- Text section -

______________________________

Natural gas investors are making a mistake. Natural gas and gas-weighted E&Ps are in the media for many reasons now and attracting capital. Unfortunately, it is too early to invest in this sector. Sentiment may be bullish, but the math is not. Let us look at the commodity, then at some of the equities.
Natural Gas Production
If you are invested in this sector, you already know that there are four major issues being priced into the supply and demand future for domestic NG (with many other minor but important variables):
- Shale: new production economics, regions, and technology
- Imminent LNG Export: Significant volumes, long timeline
- Coal-fired Power Replacement: Gradual, large, predictable
- Liquids: rising gas production as an oil and NGL byproduct
Nearly every demand component will grow meaningfully as far as the eye can see. Industrial demand is further on the horizon but will also be significant, and home heating is not going away. Even CNG vehicles may eventually add an increment.

______________________________

- Entries shown -
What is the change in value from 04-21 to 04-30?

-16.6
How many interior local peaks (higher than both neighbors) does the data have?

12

______________________________

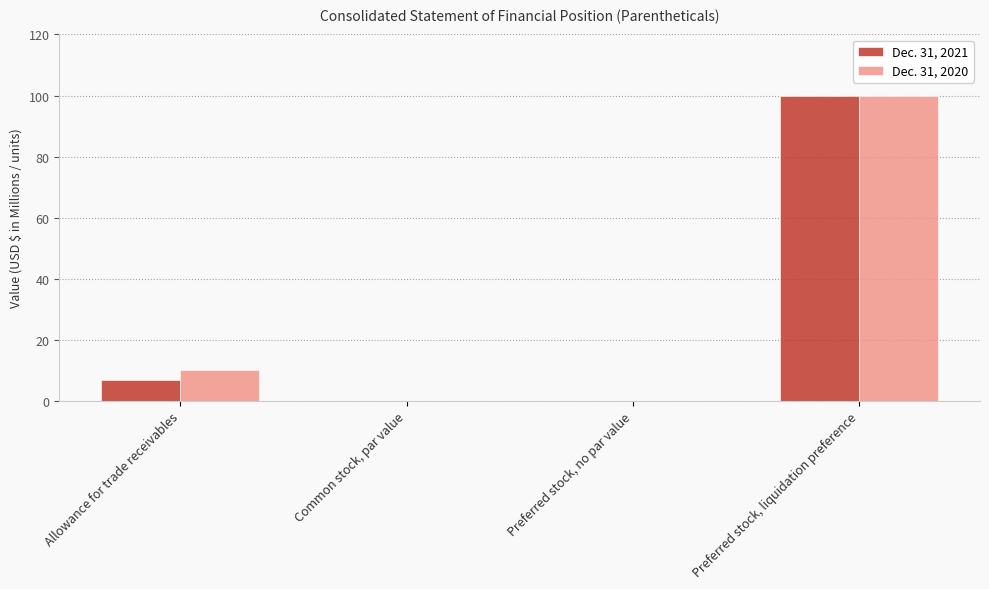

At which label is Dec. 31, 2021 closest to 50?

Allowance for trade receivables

______________________________

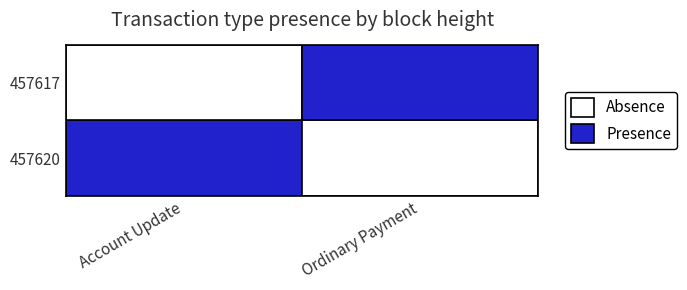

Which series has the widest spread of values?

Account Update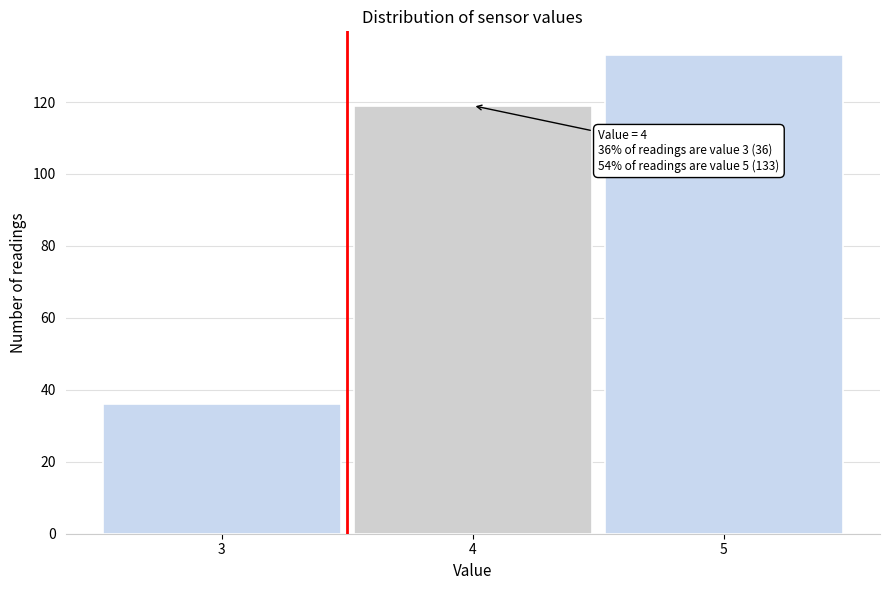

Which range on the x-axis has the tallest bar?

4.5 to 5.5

______________________________

- Assigned task 1 -
Answer these questions about the natural gas investing text:
(a) What does the text say is bullish, in contrast to the math?
(b) Which three words describe coal-fired power replacement?
(c) Which kind of demand does the text call further on the horizon?
- Assigned task 2 -
Write the next few paragraphs of the text on natural gas investing, continuing after its last sentence.

- Response area 1 -
(a) Sentiment.
(b) Gradual, large, predictable.
(c) Industrial demand.

- Response area 2 -
But here is the problem. Supply growth will smother all those sources for a long time. Current consensus is for flat to slightly increased domestic production in 2014. But the shale revolution is the story of supply growth that was repeatedly underestimated.
Unfortunately, hindsight is about 20/80 in this case. Perhaps memory is also warped. The individual rig and well productivity was there for all to see, but there was a significant lag in aggregate output during chapter 1 of the shale revolution. The basic story since 2007:
With the first collapse in rig counts in '09, a production decline was expected, but it never came. The plateau was just a head fake, and a sharp rise in output resumed. We have seen another rig count decline in 2012, and production growth seems to have paused again in 2013. But the problem in '09 proved to be the large backlog of wells that were drilled but not yet producing. And we have the same problem again, with as many as 2,000 wells in the northeast region that are not yet producing due to a variety of factors that are being gradually addressed.
Obviously drilling is necessary for natural gas production. But what was a rig accomplishing in 2007, in 2010, and today? This is the essence of the argument. For a rig count to mean something about production, we need to know how many rigs are working and how much gas they are developing.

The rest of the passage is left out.